• ФРАГМЕНТ ДОКУМЕНТА:
>>>>>
Шелленберг в кабинете Гиммлера закуривает американскую сигарету – а ведь в стране действует приказ именно Гиммлера о том, что это строжайше запрещено! Ему бы таких людей там ввалили, несмотря на всю его утонченность…
Но фильм мне кажется достойным, особенно эта его документальная стилистика, которую так испортили идиотской раскраской.
— Почему тогда не сняли продолжение? Все его так ждали.
– Я думаю, регулярные запои Семенова отчасти с тем и были связаны, что он не может продолжать сагу – просто потому, что и ему, и огромному большинству зрителей не хотелось расставаться со Штирлицем, а рассказать о Штирлице то, что он действительно хотел, тогда не разрешили бы ни под каким видом. Ему важно было отправить его в Аргентину, потом в лубянскую тюрьму – кто бы про это снял? А когда он все это написал, снимать продолжение было поздно. Сделали только радиоспектакль «Приказано выжить».
— А представляете, какая могла быть пьеса на двоих – старый Мюллер и старый Шелленберг? Спорят, например, о том, наш был Штирлиц или не наш.
<<<<<
• ИСХОДНЫЕ МАТЕРИАЛЫ:
>>>>>
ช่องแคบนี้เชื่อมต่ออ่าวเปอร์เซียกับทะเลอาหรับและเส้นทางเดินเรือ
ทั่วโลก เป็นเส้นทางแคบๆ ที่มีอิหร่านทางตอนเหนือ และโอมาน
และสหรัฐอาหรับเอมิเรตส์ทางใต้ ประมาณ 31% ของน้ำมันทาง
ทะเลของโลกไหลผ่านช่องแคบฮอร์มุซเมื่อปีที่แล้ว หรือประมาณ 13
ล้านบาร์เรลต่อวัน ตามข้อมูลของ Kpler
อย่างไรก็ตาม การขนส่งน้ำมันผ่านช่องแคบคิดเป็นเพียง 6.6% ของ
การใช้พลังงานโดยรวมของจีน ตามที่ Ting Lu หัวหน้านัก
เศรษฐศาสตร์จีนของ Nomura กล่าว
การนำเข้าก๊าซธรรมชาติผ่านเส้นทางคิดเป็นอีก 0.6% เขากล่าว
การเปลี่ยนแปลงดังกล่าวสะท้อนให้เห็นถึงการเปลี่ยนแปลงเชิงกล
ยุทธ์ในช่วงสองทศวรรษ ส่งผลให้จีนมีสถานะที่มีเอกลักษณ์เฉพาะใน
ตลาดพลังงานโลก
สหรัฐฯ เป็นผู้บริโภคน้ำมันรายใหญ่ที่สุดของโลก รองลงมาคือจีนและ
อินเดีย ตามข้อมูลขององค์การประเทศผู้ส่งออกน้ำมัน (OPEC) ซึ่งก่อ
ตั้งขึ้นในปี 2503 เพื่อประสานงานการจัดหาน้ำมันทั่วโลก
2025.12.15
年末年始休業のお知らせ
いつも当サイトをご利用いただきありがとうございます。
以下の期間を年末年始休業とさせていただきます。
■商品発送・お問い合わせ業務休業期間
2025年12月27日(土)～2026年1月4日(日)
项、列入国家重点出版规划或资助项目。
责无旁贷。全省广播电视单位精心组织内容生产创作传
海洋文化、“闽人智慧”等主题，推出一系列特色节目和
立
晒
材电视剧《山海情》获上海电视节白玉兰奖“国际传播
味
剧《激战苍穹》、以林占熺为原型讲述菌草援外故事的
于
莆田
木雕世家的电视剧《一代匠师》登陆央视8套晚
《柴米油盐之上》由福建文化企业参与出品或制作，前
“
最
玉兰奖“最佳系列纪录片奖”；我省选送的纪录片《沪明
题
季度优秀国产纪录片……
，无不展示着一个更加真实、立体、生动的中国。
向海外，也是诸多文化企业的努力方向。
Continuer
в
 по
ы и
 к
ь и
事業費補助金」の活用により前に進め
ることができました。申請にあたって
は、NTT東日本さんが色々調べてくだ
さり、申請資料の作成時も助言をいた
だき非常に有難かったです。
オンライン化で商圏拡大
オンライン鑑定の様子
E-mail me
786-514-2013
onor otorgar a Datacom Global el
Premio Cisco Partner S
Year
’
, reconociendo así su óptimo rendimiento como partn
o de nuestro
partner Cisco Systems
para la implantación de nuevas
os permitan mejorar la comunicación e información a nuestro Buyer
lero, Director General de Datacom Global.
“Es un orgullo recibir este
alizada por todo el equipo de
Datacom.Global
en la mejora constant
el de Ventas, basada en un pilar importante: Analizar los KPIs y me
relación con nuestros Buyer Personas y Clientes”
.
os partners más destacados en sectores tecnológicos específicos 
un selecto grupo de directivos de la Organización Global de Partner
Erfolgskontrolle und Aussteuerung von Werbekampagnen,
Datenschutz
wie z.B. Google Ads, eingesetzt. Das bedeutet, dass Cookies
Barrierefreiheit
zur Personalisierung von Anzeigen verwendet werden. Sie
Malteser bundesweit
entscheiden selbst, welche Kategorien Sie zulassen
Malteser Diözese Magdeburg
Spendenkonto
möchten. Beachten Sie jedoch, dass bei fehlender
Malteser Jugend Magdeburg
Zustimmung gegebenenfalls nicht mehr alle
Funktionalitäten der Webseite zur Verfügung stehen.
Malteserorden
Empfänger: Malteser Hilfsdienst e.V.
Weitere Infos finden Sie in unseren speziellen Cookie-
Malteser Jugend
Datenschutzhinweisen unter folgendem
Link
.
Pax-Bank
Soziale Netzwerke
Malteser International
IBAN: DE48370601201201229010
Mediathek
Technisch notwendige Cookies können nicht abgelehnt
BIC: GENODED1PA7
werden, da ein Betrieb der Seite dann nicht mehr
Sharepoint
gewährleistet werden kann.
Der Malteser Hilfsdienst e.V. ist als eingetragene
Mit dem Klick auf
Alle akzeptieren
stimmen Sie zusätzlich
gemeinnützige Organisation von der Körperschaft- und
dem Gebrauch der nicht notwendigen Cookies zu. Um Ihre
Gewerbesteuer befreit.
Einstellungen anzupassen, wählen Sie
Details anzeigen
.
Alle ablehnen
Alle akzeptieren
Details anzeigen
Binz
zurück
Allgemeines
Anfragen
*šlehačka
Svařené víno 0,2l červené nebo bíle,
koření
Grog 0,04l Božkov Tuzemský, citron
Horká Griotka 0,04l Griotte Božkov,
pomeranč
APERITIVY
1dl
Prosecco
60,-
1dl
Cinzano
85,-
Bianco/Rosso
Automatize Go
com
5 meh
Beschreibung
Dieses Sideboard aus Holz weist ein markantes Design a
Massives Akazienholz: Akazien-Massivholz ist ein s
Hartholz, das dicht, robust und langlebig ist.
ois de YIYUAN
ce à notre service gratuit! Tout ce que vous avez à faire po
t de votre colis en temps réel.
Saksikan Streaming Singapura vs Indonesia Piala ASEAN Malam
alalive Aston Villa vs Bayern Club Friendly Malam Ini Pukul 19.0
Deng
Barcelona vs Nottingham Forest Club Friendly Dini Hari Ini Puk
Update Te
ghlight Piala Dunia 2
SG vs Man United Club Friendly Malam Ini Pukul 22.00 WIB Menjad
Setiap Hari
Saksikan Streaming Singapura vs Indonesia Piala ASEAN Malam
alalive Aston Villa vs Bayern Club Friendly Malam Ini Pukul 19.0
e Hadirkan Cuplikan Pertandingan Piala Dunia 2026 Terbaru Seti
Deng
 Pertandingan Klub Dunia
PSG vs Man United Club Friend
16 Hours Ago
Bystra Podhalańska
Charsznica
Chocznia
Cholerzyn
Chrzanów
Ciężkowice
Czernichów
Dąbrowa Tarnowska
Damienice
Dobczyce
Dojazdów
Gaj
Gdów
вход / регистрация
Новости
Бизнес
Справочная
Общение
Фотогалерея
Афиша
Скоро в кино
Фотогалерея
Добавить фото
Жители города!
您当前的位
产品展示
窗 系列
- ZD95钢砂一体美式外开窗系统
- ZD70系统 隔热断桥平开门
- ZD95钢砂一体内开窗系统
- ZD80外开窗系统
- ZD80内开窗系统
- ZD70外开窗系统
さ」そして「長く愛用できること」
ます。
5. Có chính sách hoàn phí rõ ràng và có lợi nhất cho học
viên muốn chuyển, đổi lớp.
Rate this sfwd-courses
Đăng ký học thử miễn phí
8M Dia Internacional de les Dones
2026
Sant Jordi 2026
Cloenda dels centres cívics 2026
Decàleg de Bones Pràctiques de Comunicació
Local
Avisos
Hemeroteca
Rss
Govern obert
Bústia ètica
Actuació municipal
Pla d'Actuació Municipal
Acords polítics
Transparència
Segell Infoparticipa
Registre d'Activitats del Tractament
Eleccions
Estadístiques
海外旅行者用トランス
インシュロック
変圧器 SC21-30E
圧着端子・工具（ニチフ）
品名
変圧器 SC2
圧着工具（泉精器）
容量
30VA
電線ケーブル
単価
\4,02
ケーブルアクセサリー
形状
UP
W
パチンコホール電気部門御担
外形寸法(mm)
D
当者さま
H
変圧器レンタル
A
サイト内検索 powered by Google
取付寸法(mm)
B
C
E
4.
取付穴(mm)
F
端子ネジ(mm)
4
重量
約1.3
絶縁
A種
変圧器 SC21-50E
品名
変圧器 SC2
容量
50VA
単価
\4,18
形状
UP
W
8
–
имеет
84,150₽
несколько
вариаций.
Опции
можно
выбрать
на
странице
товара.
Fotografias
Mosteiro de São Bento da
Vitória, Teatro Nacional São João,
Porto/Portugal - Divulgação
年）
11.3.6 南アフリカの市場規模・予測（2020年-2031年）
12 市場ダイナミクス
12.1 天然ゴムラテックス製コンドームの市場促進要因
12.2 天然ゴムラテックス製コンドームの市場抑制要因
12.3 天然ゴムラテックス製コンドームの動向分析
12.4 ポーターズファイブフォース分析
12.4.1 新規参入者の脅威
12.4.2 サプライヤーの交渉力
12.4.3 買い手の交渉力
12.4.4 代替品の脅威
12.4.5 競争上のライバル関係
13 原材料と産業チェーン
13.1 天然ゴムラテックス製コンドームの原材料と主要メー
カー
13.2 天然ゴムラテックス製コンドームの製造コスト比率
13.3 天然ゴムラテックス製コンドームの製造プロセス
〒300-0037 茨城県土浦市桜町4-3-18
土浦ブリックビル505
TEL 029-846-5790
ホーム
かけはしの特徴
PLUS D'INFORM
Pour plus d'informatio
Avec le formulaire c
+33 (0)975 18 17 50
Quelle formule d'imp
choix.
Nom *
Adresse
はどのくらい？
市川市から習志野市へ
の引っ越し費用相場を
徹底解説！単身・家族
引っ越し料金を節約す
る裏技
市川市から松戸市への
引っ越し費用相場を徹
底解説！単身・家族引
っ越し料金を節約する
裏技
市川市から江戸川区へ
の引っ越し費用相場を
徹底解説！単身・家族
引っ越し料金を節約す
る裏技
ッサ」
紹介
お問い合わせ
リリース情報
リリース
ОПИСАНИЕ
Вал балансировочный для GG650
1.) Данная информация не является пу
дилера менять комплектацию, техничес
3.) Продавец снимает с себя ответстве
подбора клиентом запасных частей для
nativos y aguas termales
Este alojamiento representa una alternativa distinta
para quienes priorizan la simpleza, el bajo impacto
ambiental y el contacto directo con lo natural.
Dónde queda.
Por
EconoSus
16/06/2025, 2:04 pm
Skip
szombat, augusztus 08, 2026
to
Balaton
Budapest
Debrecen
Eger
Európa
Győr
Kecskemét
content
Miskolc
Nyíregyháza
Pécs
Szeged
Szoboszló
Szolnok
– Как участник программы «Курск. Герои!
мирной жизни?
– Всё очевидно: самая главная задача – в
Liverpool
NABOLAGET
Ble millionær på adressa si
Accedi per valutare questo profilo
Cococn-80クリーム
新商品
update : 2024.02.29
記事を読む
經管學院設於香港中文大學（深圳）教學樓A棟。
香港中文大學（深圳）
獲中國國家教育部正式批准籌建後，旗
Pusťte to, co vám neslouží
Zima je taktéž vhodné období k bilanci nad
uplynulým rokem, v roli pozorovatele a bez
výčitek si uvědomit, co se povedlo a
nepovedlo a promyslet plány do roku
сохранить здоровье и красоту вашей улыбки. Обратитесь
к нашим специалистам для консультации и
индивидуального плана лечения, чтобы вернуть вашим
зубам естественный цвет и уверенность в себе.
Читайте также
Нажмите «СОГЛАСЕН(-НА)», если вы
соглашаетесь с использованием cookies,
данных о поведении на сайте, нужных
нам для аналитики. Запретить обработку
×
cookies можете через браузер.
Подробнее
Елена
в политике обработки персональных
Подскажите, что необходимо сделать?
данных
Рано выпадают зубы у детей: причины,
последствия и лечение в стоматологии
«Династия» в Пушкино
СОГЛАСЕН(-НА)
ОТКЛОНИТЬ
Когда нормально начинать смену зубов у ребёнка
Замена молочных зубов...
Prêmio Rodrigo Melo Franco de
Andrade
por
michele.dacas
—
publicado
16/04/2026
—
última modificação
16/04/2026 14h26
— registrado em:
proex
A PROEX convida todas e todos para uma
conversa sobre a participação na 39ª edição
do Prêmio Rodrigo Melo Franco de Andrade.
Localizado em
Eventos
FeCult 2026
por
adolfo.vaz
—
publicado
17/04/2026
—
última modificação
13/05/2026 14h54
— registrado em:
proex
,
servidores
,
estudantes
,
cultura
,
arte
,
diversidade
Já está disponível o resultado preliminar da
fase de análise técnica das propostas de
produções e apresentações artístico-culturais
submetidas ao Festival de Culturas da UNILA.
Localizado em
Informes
<<<<<
• ЦЕЛЬ ЗАДАНИЯ:
По фрагменту документа о фильме про Штирлица ответьте на вопросы, нумеруя ответы так же:
1. Какую сигарету закуривает Шелленберг в кабинете Гиммлера?
2. Чем, по словам отвечающего, испортили документальную стилистику фильма?
3. Что сделали вместо продолжения?

• РЕШЕНИЕ ЗАДАНИЯ:
1. Американскую.
2. Идиотской раскраской.
3. Радиоспектакль «Приказано выжить».